NIST SP 800-207 makes clear that zero trust rejects implicit trust based on network location alone, requiring explicit authentication and authorization for every session. Enforce this principle for remote access into substations and plants, as well as for jump hosts that connect IT and OT zones, preventing lateral movement assumptions rooted in perimeter-based trust.
Replace standing admin accounts with time-limited, just-in-time elevation. Record every administrative session on jump hosts for forensic review. Maintain distinct administrative tiers for identity systems that manage Group Policy and domain security, reducing the blast radius of any compromise.
Require two-person review and approval for actions that can modify many hosts at once – such as Group Policy updates or firewall rule changes that govern remote access.
For corporate users and administrators, adopt phishing-resistant authenticators such as FIDO2 security keys, which use public-key cryptography to eliminate shared secrets vulnerable to interception. For OT devices that cannot yet support modern standards, enforce unique credentials per device and per site, rotate them under formal change control, and remove vendor defaults during commissioning.
Collect and correlate logs from VPN logins, directory audit trails, RDP and jump host access, and firewall configuration changes with OT-specific alarms. This integrated visibility accelerates detection and response, aligning with established guidance on access control, incident handling, and physical security for protecting critical infrastructure.
These measures collectively harden IAM against the evolving hybrid threats targeting critical infrastructure, limiting the ability of adversaries to escalate initial access. Whether gained through a cyber attack on critical infrastructure or a physical breach into operational disruption.
True resilience in critical infrastructure is not built through complexity alone, but through disciplined clarity and foresight. I have witnessed how the smallest overlooked access can become the spark that ignites catastrophe.
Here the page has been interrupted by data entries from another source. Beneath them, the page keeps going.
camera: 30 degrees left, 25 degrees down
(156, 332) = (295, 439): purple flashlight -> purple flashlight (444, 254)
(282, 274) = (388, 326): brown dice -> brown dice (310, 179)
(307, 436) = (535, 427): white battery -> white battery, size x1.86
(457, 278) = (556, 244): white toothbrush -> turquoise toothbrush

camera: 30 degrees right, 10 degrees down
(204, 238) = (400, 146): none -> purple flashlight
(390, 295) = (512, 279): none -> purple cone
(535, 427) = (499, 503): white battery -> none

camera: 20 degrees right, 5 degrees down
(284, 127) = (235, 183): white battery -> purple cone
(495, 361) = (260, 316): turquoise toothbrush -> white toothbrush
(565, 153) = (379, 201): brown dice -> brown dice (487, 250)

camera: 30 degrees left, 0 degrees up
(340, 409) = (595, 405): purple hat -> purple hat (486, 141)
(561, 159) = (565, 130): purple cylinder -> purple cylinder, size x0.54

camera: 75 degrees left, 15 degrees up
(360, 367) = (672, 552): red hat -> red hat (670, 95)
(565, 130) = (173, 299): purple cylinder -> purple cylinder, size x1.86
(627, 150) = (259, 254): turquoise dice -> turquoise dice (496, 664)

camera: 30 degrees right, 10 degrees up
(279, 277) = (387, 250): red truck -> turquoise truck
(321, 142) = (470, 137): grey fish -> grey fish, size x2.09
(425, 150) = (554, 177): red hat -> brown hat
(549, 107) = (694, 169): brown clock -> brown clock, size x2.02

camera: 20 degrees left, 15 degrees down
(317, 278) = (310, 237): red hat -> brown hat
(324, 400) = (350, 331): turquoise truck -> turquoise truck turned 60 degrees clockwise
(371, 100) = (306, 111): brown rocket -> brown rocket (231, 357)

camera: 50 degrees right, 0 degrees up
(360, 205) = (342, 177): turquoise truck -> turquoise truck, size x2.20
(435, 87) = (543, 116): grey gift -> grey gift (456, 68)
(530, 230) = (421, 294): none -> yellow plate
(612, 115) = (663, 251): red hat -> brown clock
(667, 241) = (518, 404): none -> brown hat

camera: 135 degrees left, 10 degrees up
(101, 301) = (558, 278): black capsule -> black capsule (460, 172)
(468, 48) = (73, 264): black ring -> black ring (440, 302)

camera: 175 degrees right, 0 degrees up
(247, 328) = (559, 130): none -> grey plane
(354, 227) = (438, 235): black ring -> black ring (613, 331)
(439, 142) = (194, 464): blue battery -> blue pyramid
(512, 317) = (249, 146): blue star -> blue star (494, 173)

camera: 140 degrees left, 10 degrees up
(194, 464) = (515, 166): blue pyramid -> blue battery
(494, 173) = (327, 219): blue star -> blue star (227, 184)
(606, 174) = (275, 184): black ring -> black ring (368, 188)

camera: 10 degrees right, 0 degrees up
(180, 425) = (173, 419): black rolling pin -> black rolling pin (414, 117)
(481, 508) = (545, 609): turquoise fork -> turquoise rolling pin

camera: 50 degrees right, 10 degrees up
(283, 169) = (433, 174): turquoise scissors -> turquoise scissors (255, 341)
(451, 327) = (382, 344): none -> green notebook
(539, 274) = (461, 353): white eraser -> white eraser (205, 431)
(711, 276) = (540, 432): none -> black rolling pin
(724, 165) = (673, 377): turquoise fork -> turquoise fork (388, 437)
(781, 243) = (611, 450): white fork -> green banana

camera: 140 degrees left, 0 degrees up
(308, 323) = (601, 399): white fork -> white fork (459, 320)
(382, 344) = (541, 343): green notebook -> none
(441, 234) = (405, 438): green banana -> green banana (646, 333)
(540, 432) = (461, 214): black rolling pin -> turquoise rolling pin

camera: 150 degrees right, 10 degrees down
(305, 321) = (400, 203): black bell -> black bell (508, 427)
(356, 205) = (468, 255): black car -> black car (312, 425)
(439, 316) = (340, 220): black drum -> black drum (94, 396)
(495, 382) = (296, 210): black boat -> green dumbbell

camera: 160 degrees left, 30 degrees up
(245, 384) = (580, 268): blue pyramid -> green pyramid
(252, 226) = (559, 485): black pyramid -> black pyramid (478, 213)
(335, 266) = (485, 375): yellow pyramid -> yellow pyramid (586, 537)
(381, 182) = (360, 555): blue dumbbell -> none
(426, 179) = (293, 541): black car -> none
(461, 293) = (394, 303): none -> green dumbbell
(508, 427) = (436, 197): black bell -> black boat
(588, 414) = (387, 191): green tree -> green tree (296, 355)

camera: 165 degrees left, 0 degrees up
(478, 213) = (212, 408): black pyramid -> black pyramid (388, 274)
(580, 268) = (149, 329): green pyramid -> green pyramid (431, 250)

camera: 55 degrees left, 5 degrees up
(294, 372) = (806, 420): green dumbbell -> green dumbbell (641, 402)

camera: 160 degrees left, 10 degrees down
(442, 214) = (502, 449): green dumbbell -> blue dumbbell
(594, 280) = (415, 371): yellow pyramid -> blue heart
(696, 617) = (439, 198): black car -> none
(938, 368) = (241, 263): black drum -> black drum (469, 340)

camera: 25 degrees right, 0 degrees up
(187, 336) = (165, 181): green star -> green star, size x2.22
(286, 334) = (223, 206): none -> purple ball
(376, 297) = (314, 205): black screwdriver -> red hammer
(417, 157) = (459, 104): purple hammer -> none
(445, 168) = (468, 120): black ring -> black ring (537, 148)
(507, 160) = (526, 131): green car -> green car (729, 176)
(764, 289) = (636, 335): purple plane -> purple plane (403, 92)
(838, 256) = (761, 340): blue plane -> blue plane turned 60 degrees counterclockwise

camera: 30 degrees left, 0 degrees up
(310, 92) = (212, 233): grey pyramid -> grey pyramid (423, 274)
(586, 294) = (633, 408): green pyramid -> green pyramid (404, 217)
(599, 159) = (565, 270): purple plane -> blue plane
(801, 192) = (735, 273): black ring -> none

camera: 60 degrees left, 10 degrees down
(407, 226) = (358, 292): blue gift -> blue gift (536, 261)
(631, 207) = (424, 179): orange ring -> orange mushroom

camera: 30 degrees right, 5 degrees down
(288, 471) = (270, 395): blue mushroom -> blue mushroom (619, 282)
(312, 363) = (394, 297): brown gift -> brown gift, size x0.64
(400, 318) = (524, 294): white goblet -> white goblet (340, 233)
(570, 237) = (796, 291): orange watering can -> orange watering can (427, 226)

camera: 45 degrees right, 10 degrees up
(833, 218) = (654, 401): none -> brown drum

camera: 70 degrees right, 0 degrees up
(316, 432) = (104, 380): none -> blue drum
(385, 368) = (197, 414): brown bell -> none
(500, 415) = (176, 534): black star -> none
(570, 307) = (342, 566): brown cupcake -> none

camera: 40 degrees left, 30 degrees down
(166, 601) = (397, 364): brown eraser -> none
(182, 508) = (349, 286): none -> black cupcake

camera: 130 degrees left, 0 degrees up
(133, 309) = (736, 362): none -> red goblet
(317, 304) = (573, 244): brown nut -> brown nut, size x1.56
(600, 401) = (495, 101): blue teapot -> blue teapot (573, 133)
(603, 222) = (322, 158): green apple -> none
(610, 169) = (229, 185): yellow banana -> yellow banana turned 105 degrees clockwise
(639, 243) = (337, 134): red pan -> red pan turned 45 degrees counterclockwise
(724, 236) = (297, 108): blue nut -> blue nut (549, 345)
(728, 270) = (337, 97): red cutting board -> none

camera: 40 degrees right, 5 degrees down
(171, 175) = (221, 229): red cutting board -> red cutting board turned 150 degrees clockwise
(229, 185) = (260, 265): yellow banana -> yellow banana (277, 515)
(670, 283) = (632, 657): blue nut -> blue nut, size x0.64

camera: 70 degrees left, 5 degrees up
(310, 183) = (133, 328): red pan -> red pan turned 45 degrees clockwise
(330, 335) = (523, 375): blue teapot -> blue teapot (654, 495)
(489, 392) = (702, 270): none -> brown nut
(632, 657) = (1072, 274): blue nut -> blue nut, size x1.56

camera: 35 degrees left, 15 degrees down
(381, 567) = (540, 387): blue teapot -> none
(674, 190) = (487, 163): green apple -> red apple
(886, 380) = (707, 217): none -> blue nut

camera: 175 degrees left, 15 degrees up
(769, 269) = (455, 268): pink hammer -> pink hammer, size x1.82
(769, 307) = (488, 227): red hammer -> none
I have also seen how deliberate, principled IAM choices avert disaster before it begins.
In an era of hybrid threats and accelerating cyber attacks on critical infrastructure, the wisest path is proactive stewardship, not reactive defense. Embrace zero trust architecture not as a framework, but as a mindset: verify relentlessly, privilege sparingly, monitor faithfully.
When you do this, you safeguard societies, and the quiet certainty that tomorrow’s lights will still burn.